To do:
Please work out how many lines of this material include "tail", and answer with that number by itself.

Given information:
::::::::
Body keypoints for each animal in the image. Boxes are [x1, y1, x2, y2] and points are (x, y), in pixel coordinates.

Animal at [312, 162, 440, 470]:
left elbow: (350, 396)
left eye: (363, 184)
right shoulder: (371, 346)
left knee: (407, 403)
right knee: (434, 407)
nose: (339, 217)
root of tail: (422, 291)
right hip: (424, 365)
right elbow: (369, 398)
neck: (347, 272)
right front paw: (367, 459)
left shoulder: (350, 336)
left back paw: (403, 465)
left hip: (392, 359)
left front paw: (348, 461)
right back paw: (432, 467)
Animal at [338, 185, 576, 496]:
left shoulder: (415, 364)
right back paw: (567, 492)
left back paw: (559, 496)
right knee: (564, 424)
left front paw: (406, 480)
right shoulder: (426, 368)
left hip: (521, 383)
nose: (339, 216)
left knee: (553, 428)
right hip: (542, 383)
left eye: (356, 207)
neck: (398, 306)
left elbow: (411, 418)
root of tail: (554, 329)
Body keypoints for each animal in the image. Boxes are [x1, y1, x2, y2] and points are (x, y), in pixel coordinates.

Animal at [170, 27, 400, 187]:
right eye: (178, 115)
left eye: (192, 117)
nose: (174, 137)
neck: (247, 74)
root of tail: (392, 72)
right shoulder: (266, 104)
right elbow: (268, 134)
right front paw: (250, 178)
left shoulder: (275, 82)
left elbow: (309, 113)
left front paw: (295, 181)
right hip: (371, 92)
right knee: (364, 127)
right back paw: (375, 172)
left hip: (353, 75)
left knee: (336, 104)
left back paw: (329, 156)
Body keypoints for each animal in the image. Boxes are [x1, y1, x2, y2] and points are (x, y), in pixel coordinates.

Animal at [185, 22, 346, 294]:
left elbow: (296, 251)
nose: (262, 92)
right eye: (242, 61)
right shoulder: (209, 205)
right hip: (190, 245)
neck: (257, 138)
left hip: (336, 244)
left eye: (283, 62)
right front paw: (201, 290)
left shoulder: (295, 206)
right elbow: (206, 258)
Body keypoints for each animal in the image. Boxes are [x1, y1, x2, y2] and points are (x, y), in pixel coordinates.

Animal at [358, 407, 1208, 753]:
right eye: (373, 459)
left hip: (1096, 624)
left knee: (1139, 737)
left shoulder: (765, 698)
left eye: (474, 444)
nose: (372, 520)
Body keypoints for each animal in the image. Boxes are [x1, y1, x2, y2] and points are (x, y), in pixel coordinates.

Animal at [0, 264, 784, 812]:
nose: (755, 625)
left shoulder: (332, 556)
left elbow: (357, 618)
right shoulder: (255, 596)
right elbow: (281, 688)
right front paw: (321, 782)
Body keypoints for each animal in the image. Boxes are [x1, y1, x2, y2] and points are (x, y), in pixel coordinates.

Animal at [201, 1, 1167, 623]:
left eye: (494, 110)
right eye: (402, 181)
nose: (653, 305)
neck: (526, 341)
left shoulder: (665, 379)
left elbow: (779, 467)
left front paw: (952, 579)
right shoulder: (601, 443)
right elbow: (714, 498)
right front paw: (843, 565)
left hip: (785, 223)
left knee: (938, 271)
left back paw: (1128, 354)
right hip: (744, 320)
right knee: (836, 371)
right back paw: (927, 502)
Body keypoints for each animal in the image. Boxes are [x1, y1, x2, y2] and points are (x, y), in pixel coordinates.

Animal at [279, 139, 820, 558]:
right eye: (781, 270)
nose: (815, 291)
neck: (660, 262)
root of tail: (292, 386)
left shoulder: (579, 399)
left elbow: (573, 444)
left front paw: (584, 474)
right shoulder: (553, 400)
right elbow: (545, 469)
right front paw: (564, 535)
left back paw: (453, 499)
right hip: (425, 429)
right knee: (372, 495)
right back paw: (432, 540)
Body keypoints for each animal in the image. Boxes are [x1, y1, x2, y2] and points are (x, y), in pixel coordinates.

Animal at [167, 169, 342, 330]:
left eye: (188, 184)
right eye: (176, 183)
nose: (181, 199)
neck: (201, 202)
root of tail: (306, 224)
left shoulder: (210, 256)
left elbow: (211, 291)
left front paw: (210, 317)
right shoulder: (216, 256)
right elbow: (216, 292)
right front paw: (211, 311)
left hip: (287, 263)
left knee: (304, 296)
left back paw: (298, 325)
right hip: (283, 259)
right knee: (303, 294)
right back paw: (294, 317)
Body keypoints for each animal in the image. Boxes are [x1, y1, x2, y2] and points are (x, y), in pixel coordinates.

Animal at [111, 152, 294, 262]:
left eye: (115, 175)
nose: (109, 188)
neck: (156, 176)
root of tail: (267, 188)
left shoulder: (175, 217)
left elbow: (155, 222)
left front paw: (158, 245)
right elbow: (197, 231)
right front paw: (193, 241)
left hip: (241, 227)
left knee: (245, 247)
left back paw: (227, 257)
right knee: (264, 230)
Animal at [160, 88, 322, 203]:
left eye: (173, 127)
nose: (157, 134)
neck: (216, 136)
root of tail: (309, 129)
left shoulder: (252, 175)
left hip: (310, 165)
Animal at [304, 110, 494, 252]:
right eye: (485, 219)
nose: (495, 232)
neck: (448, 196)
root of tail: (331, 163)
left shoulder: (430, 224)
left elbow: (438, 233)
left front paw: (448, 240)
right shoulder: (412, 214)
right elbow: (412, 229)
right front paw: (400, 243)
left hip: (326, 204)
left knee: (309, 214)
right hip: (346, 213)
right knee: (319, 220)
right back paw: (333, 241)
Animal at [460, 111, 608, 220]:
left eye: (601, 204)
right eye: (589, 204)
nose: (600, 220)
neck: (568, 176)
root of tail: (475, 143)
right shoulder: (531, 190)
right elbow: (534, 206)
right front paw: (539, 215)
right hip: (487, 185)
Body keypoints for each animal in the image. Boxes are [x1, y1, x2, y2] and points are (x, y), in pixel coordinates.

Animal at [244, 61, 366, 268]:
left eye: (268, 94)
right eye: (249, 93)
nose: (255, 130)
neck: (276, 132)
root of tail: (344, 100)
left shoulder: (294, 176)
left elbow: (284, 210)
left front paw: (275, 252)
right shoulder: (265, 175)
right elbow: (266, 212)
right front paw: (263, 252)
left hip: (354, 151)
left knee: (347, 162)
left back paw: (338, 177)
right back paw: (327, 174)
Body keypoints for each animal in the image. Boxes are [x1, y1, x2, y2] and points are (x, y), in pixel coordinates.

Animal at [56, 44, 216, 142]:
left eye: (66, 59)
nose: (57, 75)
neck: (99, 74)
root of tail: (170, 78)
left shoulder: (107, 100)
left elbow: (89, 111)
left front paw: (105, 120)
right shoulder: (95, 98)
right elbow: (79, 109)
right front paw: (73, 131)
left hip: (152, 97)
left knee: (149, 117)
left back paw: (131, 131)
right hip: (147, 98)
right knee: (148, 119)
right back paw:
::::::::
Written response:
11